Fakat sakın çekinmeyin, yiyin, yutun hapır hapır...
Yiyin efendiler yiyin, bu han-ı iştiha sizin,
Doyunca, tıksırınca, çatlayıncaya kadar yiyin!
Efendiler pek açsınız, bu çehrenizde bellidir
Yiyin, yemezseniz bugün, yarın kalır mı kim bilir?
Bu nadi-i niam, bakın kudumunuzla müftehir!
Bu hakkıdır gazanızın, evet, o hak da elde bir...
Yiyin efendiler yiyin, bu han-ı iştiha sizin,
Doyunca, tıksırınca, çatlayıncaya kadar yiyin!
Bütün bu nazlı beylerin ne varsa ortalıkta say
Haseb, neseb, şeref, oyun, düğün, konak, saray,
Bütün sizin, efendiler, konak, saray, gelin, alay;
Bütün sizin, bütün sizin, hazır hazır, kolay kolay...
Yiyin efendiler yiyin, bu han-ı iştiha sizin,
Doyunca, tıksırınca, çatlayıncaya kadar yiyin!
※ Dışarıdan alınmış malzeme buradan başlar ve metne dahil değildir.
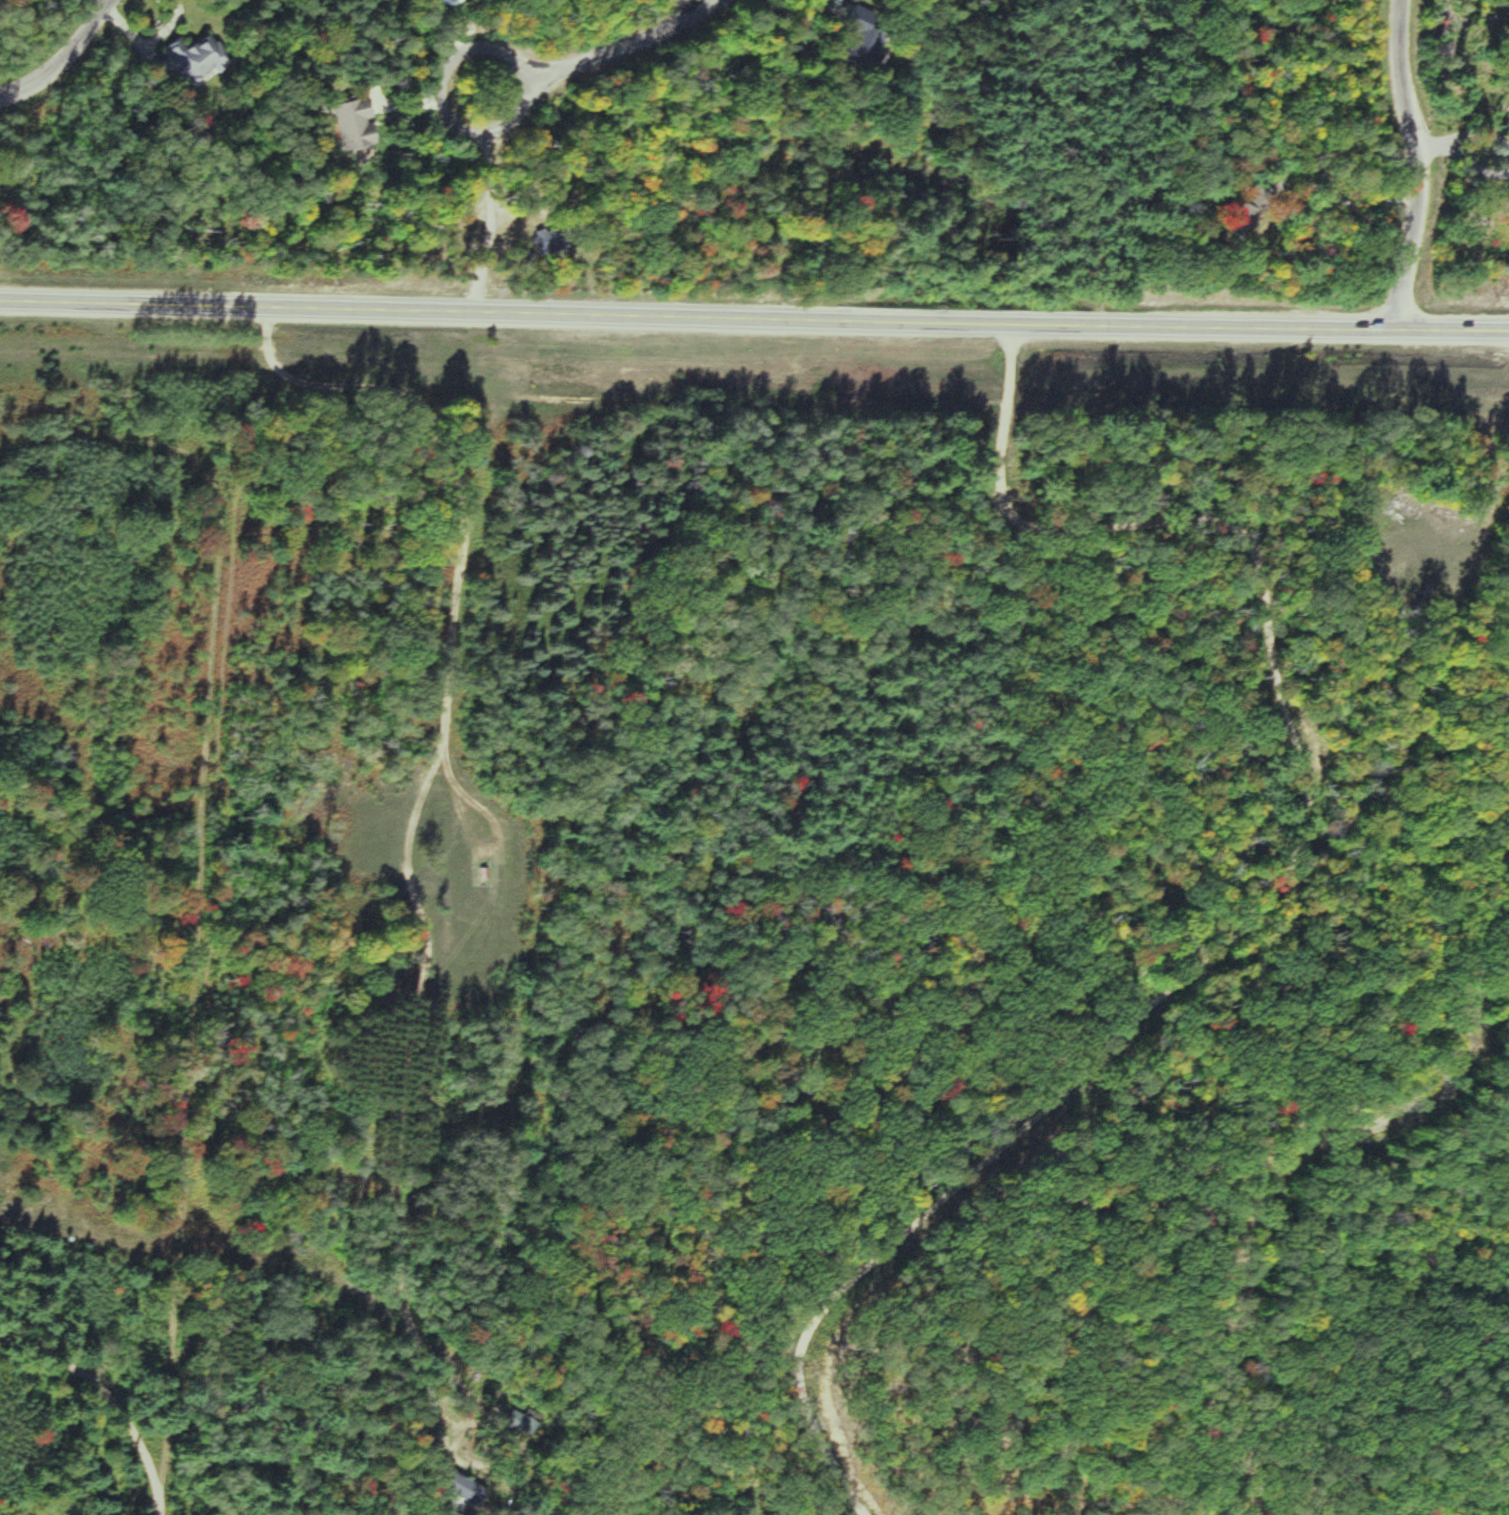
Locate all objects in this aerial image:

Büyüklüğün biraz ağır da olsa hazmı yok zarar
Gurur-ı ihtiıamı var, sürur-ı intikaamı var.
Bu sofra iltifatınızdan işte ab u tab umar.
Sizin bu baş, beyin, ciğer, bütün şu kanlı lokmalar...
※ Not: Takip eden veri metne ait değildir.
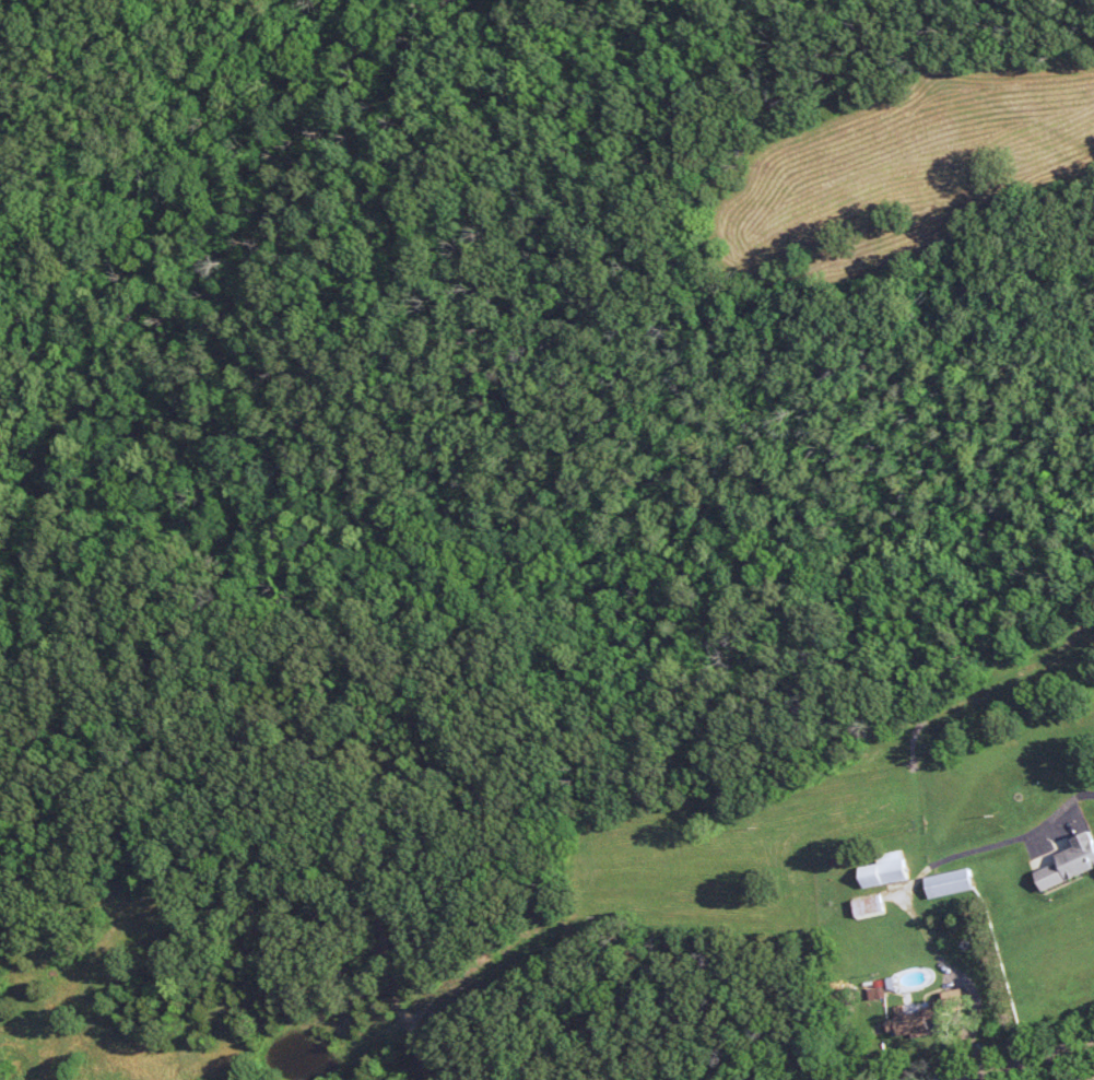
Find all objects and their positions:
building: (1071, 865)
building: (889, 871)
building: (953, 884)
road: (922, 915)
building: (922, 1021)
road: (419, 1028)
road: (1028, 1060)

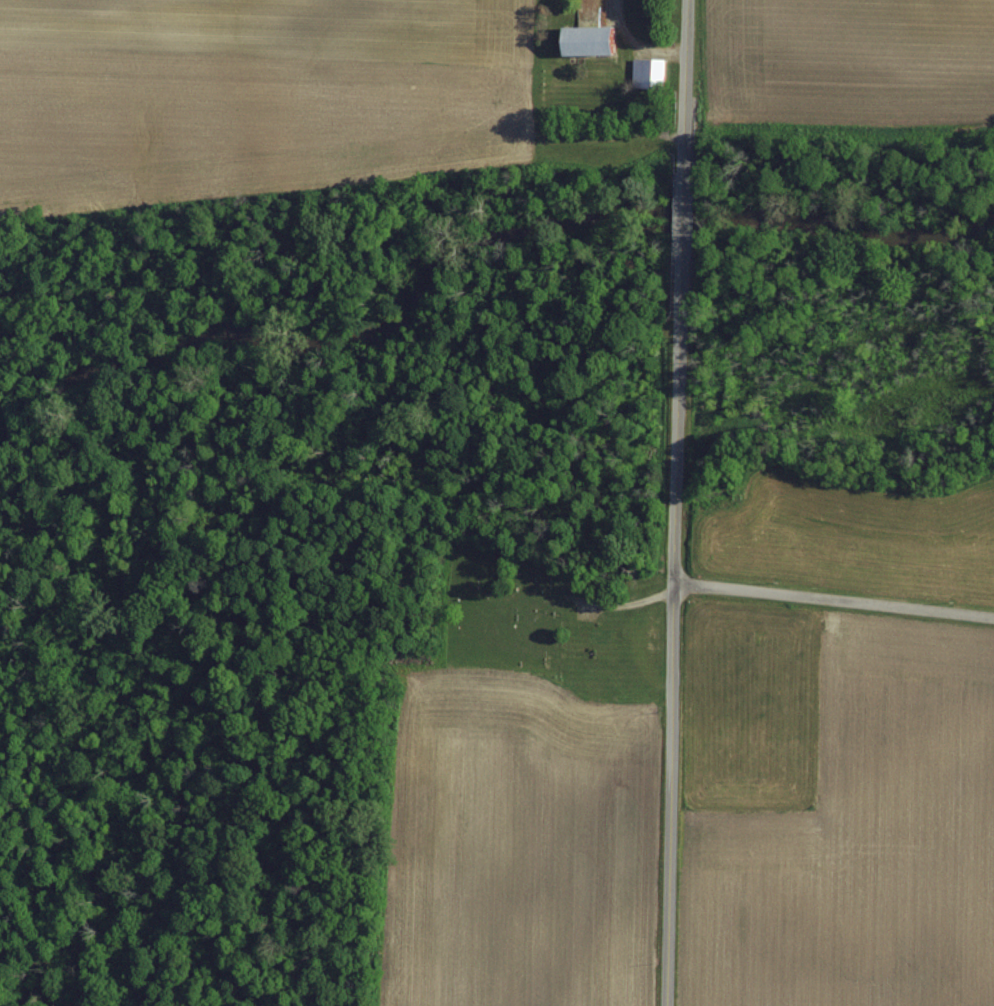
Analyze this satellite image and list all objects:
road: (683, 86)
road: (681, 211)
river: (477, 237)
road: (833, 602)
road: (671, 628)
Yiyin efendiler yiyin, bu han-ı iştiha sizin,
Doyunca, tıksırınca, çatlayıncaya kadar yiyin!
Verir zavallı memleket, verir ne varsa, malını
Vücudunu, hayatını, ümidini, hayalini
Bütün ferağ-ı halini, olanca şevk-i balini.
Hemen yutun düşünmeyin haramını, helalini...
Yiyin efendiler yiyin, bu han-ı iştiha sizin,
Doyunca, tıksırınca, çatlayıncaya kadar yiyin!
Bu harmanın gelir sonu, kapıştırın giderayak!
Yarın bakarsınız söner bugün çıtırdayan ocak!
Bugünkü mideler kavi, bugünkü çorbalar sıcak,
Atıştırın, tıkıştırın, kapış kapış, çanak çanak...
Yiyin efendiler yiyin, bu han-ı iştiha sizin,
Doyunca, tıksırınca, çatlayıncaya kadar yiyin!